TEXTE D'ÉTUDE =>
A propos des brasseries Nivelloises dans le courant du XXème siècle

AVANT-PROPOS Une incursion opportune de Georges LECOCQ dans un monde que seuls, les hommes connaissent

AVANT-PROPOS

Une incursion opportune de Georges LECOCQ dans un monde que seuls, les hommes connaissent et apprécient… Encore que …

Un heureux hasard veut, en effet, que ces deux mois de février et de mars 2017 ont servi hautement la cause des… buveurs toutes boissons confondues ou presque !! De fait, après le baptême de la première production de vin à Baulers, voici l’éclosion d’une tradition brassicole locale, à l’instar de la Belgique au demeurant, qui n’est en fait que la reprise d’une tradition vieille de plus de deux siècles. Il suffit pour cela de se rappeler que la ville compte notamment une «rue des Brasseurs» au nombre de ses voiries.

Voici donc un aperçu NON exhaustif du paysage brassicole aclot dans le courant du XXe siècle, soit un total respectable de plus de dix établissements dont le plus ancien date de 1760 environ. Quelle richesse, donc, au niveau de la fabrication du divin breuvage à l’époque, alors que l’on comptait pas loin d’une cinquantaine de points de ravitaillement (!!) sur le territoire de l’ancienne commune de Nivelles.

Rappelons que le RIF a édité, en 1996 (n° 386), sous la plume débordante de verve de Jean VANDENDRIES, un « spécial brasseries » toujours disponible en nos bureaux, au prix de 10 € sous sa présentation de luxe et hors frais d’envoi. Et de plus, que le fonds documentaire du RIF recèle quelques trésors en fait de reproduction de verres, étiquettes et bouteilles, ces dernières vides malheureusement me souffle-t-on à l’oreille après vérification.

DONNÉES FOURNIES =>

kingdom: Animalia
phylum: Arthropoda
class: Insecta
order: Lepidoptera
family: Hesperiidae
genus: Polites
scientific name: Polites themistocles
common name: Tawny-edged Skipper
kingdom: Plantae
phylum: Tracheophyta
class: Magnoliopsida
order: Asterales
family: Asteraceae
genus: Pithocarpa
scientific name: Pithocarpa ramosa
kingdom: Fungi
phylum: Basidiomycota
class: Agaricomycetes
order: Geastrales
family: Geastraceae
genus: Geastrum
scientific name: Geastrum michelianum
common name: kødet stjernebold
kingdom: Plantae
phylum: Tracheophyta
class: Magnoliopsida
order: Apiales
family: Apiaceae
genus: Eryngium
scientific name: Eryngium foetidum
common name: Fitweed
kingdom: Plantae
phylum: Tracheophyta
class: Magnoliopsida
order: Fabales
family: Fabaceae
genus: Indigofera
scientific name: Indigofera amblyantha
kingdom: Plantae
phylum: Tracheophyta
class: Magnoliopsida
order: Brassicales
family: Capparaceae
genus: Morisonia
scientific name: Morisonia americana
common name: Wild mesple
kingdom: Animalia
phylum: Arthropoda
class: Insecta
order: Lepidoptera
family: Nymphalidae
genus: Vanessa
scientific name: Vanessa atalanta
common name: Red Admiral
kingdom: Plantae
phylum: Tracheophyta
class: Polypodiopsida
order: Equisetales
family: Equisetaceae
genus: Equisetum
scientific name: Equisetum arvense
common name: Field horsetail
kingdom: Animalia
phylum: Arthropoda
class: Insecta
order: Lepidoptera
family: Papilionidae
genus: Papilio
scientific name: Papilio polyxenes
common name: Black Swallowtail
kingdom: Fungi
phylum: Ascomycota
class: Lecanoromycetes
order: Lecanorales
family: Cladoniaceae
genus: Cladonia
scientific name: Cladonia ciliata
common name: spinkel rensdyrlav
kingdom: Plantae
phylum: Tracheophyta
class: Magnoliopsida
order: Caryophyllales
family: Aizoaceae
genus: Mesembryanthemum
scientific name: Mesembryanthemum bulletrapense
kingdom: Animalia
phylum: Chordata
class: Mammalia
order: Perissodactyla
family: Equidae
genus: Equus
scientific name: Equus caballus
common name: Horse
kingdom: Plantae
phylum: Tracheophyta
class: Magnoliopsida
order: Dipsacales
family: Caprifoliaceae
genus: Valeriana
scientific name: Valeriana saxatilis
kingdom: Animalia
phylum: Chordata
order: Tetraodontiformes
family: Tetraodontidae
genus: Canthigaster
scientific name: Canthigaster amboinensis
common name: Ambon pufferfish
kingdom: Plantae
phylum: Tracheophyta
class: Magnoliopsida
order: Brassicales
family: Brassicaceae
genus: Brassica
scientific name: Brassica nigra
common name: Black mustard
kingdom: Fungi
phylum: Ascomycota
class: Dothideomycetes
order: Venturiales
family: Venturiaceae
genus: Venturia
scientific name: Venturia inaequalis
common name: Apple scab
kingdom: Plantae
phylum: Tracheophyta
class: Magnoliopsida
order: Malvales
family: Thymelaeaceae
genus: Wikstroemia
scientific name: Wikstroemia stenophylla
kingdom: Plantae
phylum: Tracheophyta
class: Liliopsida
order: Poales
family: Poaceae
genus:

OBJECTIF DE L'EXERCICE => Recopiez à l'identique le passage du texte sur les brasseries nivelloises qui s'ouvre sur les mots contenant « Voici donc un » et se clôt sur « commune de Nivelles. ». Les enregistrements ci-dessus ne proviennent pas de la même source que le texte.

RÉPONSE ATTENDUE =>
Voici donc un aperçu NON exhaustif du paysage brassicole aclot dans le courant du XXe siècle, soit un total respectable de plus de dix établissements dont le plus ancien date de 1760 environ. Quelle richesse, donc, au niveau de la fabrication du divin breuvage à l’époque, alors que l’on comptait pas loin d’une cinquantaine de points de ravitaillement (!!) sur le territoire de l’ancienne commune de Nivelles.